By Ali Imran
ISLAMABAD: Finance Minister Shaukat Tarin on Monday hinted at renegotiating an agreement with the International Monetary Fund (IMF), saying that the Fund has committed injustices to them and they will take up matters with them.
Addressing a meeting of the National Assembly’s sub-committee on finance, Shaukat Tarin said that they would take up the matter regarding increase in tariff with the IMF as it could lead to further inflation in the country.
He further lamented that maintaining the interest rate at 13.25 percent was a grave mistake besides also announcing to privatize institutions that the government is unable to run. “The growth rate will improve with the moving economy,” he said while stressing the need to broaden the tax net in the country.
“We could not force people to pay more taxes,” he said. He said that agriculture and industries could improve the country’s economic growth. “Pakistan only spends 0.25 percent of its GDP on the housing sector,” the finance minister said while emphasizing the need to improving the living standard of the public. He said that there was a lack of planning regarding the economy in the country and suggested introducing a comprehensive mechanism for 20 to 30 years for stable economic growth.
Shaukat Tarin shared that 85 percent of the country’s income is spent in nine cities of the country. “What is the fault of people living in Khyber Pakhtunkhwa (KP), Balochistan and South Punjab,” he asked. Last year on September 10th, IMF had asked the Pakistani government to increase the prices of gas and electricity for consumers in order to achieve the tax collection target set for the fiscal year. In a meeting with Pakistani officials, the global lender asked the authorities to decrease the circular debt and electricity losses.
If Islamabad goes ahead with the move then it would add an extra burden on people already suffering due to the economic fallout of the coronavirus pandemic.
Earlier in September, Prime Minister Imran Khan had rejected a hike in petroleum products for the current month to provide financial relief to the masses amid high food inflation and heavy rains in the country which would incur a Rs17 billion revenue loss to the government. According to report, the IMF also asked the government to allow the National Electric Power Regulatory Authority (Nepra) and Oil and Gas Regulatory Authority (Ogra) to decide the prices of the essential products.

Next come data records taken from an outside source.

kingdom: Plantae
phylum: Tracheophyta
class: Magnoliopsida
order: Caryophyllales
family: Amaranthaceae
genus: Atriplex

It also urged the government to implement economic and tax reforms and emphasised that tax collection target for the first quarter (July-September) of the ongoing fiscal year must also be achieved.
The IMF asked Pakistan to collect over Rs1,000b in the form of taxes during the said period. Last year, the global lender had approved $6b bailout package for Pakistan under the Extended Fund Facility after the country agreed to enforce flexible exchange rate, enhance taxes and end circular debt.